• _TRY IT_
Collect the lines of the entries where "background" shows up.

··· DATA

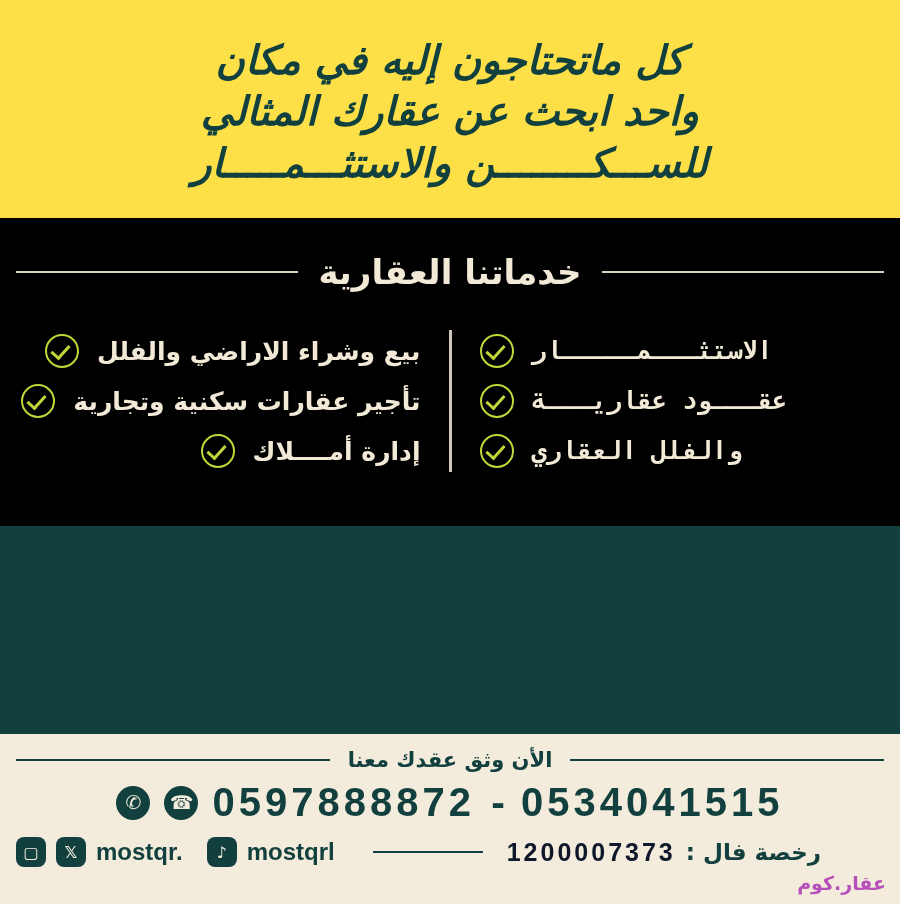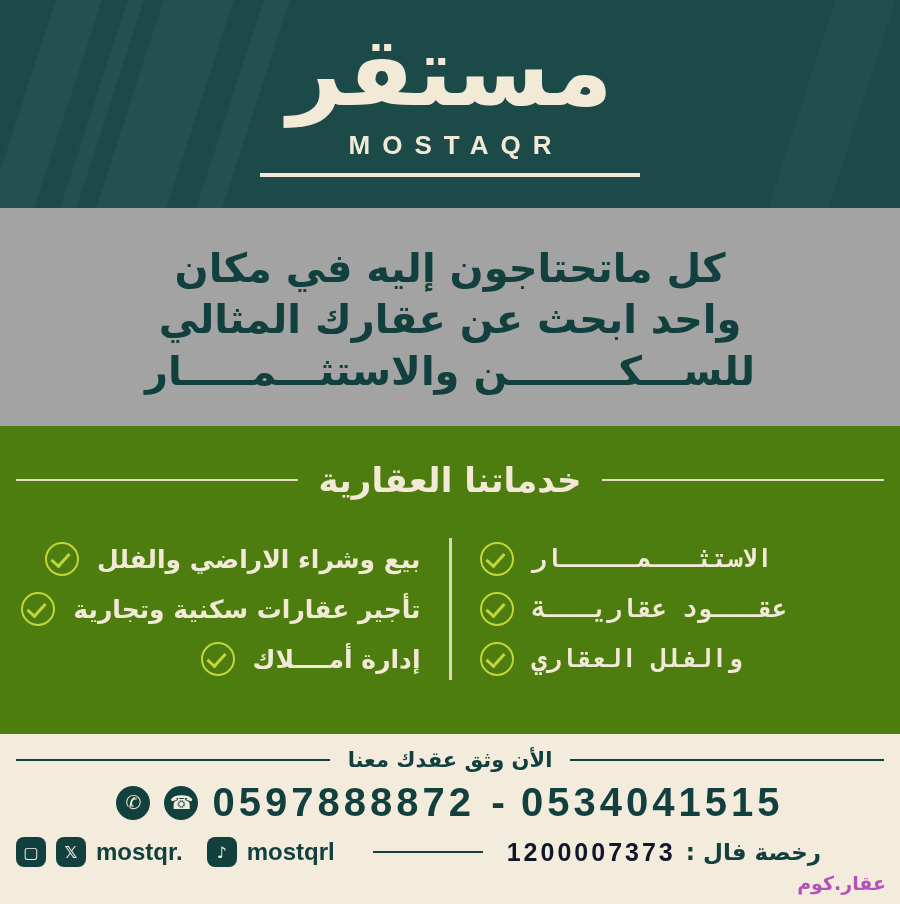--- a/index.html
+++ b/index.html
@@ -156,19 +156,6 @@
 
 <div class="page">
 
-  <div class="header">
-    <div class="stripe s1"></div>
-    <div class="stripe s2"></div>
-    <div class="stripe s3"></div>
-    <div class="stripe s4"></div>
-    <div class="stripe s5"></div>
-
-    <div class="logo-wrap">
-      <div class="logo-ar">مستقر</div>
-      <div class="logo-latin">MOSTAQR</div>
-      <div class="logo-rule"></div>
-    </div>
-  </div>
 
   <div class="slogan">
     <div class="slogan-line">كل ماتحتاجون إليه في مكان</div>

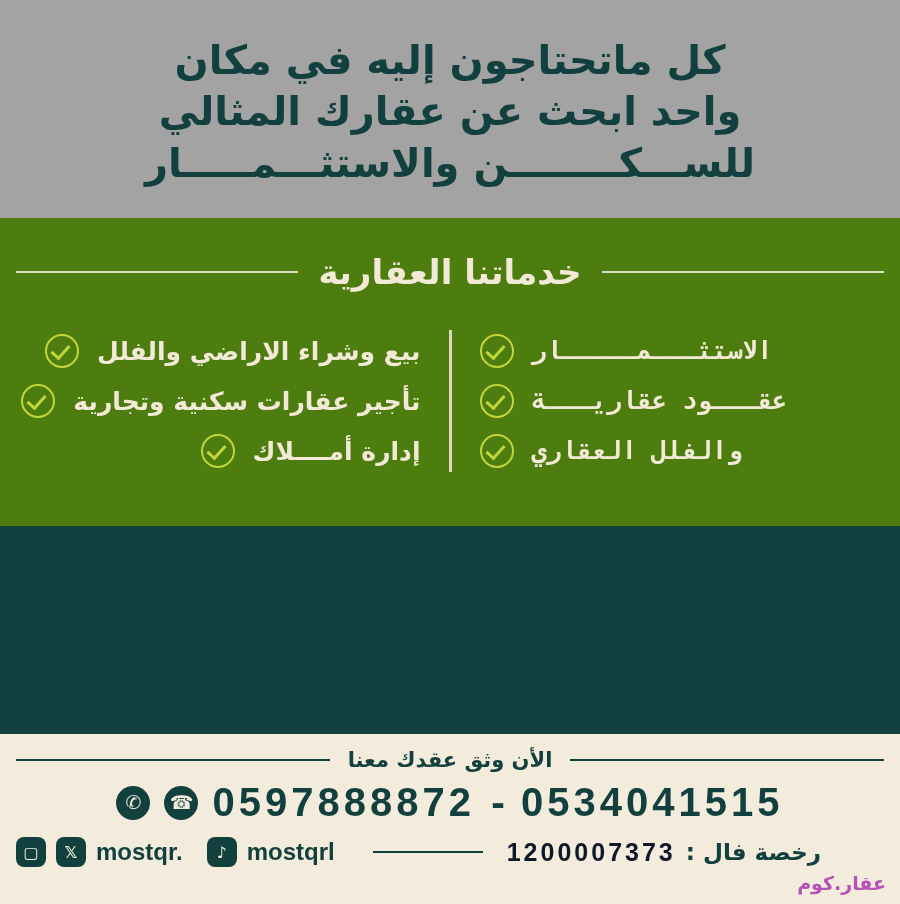--- a/index.html
+++ b/index.html
@@ -47,9 +47,9 @@
 
   
   .slogan{
-    position:relative;height:218px;background:#a3a3a3;
+    position:relative;height:218px;background:#fde047;
     display:flex;flex-direction:column;align-items:center;justify-content:center;
-    padding:6px 40px 0;box-sizing:border-box;
+    padding:6px 40px 0;box-sizing:border-box;font-style:italic;
   }
   .slogan-line{
     color:#12403f;font-weight:bold;font-size:40px;line-height:1.28;

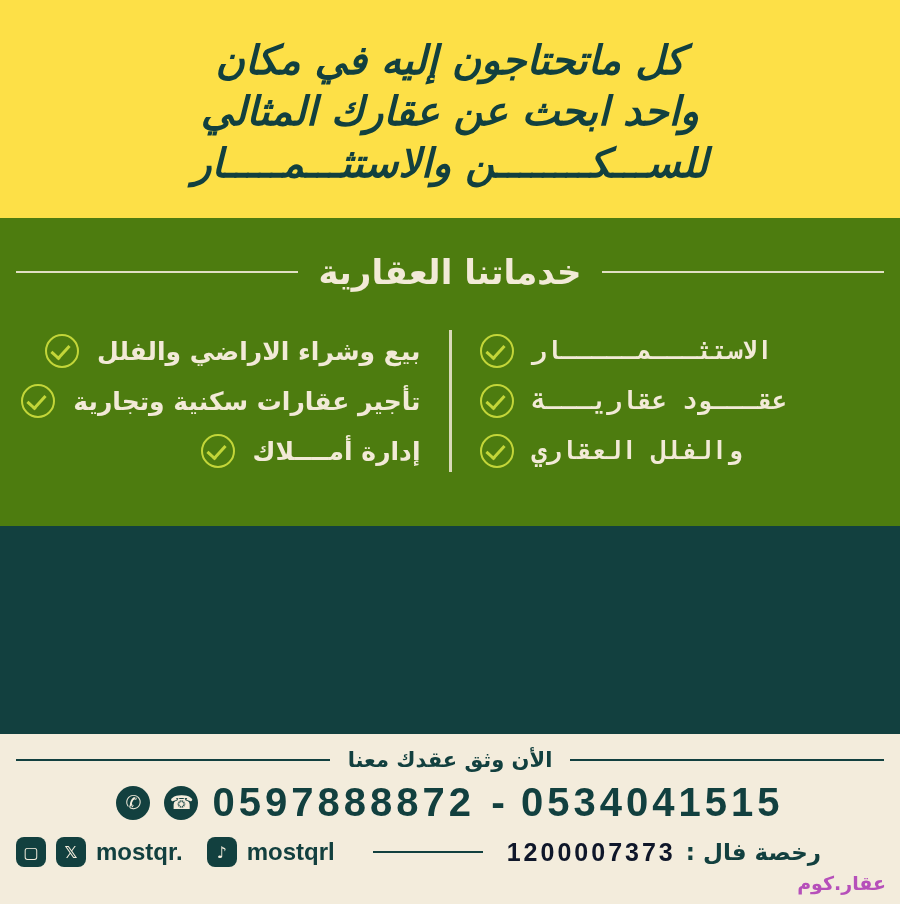--- a/index.html
+++ b/index.html
@@ -60,7 +60,7 @@
 
   
   .services{
-    position:relative;background:#4d7c0f;height:308px;box-sizing:border-box;
+    position:relative;background:#000000;height:308px;box-sizing:border-box;
     padding-top:34px;
   }
   .sec-title-row{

······

• _ANSWER BOX_
-    position:relative;height:218px;background:#a3a3a3;
+    position:relative;height:218px;background:#fde047;
-    position:relative;background:#4d7c0f;height:308px;box-sizing:border-box;
+    position:relative;background:#000000;height:308px;box-sizing:border-box;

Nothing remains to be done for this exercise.